DeveloperLiberationFront / Spreadsheet-Corpus-Paper

1 stars 0 forks source link

Reprocess scantool metrics for Enron Spreadsheets w/ updated tool #13

Open slankas opened 10 years ago

slankas commented 10 years ago

Files sent at 8:20 est to Felienne

Felienne commented 10 years ago

Done! See email. Not the filenames are different fro this one and there are more files, as you had a different strategy for choosing unique files (not based on filenames as I did)

barik commented 10 years ago

I'm reopening this issue. How difficult would it be to replicate the features that were used in the original EUSES paper? I'll send a longer e-mail with justification for why this is desirable in a longer e-mail (one to reduce surface attack area, and the other to replicate the EUSES experiment).

See the list of 14 metrics: http://cse.unl.edu/~grother/papers/weuse05.pdf

Felienne commented 10 years ago

@barik To ease the discussion, here is the list.

  1. Number of input cells (non-empty cells without formulas).
  2. Number of input cells with values of each of the following types: error, boolean, date, non-integer number, integer number, string.
  3. Number of input cells referenced by other cells.
  4. Number of input cells referenced by other cells with values of each of the following types: error, boolean, date, non-integer number, integer number, string.
  5. Number of formula cells
  6. Number of formula cells that evaluate to a value of each of the following types: error, boolean, date, non-integer number, integer number, string, blank.
  7. Number of formula cells that contain references to other cells.
  8. Number of formula cells that are referenced by other cells.
  9. Number of formula cells that use each of the following functions: sumif, countif, choose, hlookup, index, indirect, lookup, match, offset, if.
  10. Number of formulas that occur only once in a spreadsheet (according to copy/paste semantics).
  11. Number of formulas that occur more than once in a spreadsheet (according to copy/paste semantics).
  12. Number of times the most frequently occurring formula occurs in spreadsheet.
  13. Whether the spreadsheet includes any charts.
  14. Whether the spreadsheet includes any VBA macros.
Felienne commented 10 years ago

We we already have: 5

What I can obtain easily with the existing output: 7, 8, 10, 11, 12

What I can obtain less easily with the existing output: 6 (I need to look into to the distinguish the types and how the EUSES paper did it exactly) 9 (I need to do more detailed function analysis)

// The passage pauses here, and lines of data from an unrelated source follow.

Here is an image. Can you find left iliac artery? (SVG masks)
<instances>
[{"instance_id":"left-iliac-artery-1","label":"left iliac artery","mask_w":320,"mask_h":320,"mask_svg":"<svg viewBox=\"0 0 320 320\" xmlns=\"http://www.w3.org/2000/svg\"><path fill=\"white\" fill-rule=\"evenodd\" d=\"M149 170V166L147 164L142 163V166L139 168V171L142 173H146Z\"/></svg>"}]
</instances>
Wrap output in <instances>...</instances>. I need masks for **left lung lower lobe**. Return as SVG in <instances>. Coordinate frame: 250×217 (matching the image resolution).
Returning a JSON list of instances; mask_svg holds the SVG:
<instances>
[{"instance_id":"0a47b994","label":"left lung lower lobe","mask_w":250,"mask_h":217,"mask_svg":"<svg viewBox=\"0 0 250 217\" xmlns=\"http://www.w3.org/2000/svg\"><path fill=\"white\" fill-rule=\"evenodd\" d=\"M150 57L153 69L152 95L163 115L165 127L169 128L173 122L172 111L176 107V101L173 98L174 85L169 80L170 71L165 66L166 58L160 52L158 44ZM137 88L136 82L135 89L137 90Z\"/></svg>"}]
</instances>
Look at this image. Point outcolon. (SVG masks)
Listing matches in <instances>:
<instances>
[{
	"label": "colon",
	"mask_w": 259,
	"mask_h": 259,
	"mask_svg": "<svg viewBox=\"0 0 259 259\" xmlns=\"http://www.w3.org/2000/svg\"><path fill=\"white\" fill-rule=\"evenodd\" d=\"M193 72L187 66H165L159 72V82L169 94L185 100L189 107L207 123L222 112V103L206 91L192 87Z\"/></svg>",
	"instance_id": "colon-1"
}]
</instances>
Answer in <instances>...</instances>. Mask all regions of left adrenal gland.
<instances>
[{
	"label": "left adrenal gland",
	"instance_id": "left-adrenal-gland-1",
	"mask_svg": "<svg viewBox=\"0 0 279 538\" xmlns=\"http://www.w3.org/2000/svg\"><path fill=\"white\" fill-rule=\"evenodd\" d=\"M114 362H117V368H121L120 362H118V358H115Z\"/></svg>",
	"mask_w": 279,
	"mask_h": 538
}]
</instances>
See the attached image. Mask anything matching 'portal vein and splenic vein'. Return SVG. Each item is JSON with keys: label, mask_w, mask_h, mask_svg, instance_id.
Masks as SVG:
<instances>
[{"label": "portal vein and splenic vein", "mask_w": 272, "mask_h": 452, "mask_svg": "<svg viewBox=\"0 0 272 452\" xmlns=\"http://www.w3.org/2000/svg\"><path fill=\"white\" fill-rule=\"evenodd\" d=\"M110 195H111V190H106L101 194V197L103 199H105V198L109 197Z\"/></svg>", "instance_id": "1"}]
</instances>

For which we need a new run: 1, 2, 3, 4 We do not make the distinction between "input" cells and other cells. 13, 14 And I have never analyzed this, so it might take long to know how to

Let me know how you want me to proceed based on this info.

barik commented 10 years ago

Great. Let's proceed by trying to do the ones that we can do (7, 8, 10, 11, 12). For the metrics that we can't do (maybe because it takes too much effort), we'll just say so in the paper ("Our tool does not make a distinction between input cells and other cells...").

Doing 6 and 9 would be really useful. 9 particularly.

I'll take a stab at 13 and 14 and we can just join the results. I think I might have a hacky way to detect those by creating an Excel automation object directly in .NET.

Thanks a lot.

Felienne commented 10 years ago

Okay, I'll try to make a new analysis with 7, 8, 10 to 12 and I'll see about 6 and 9. Probably will be (my) tomorrow.

barik commented 10 years ago

I can do 6 now.

Felienne commented 10 years ago

Awesome! I have 7, 8, 10, 11, 12 and 9. Emailing it now for the Enron set.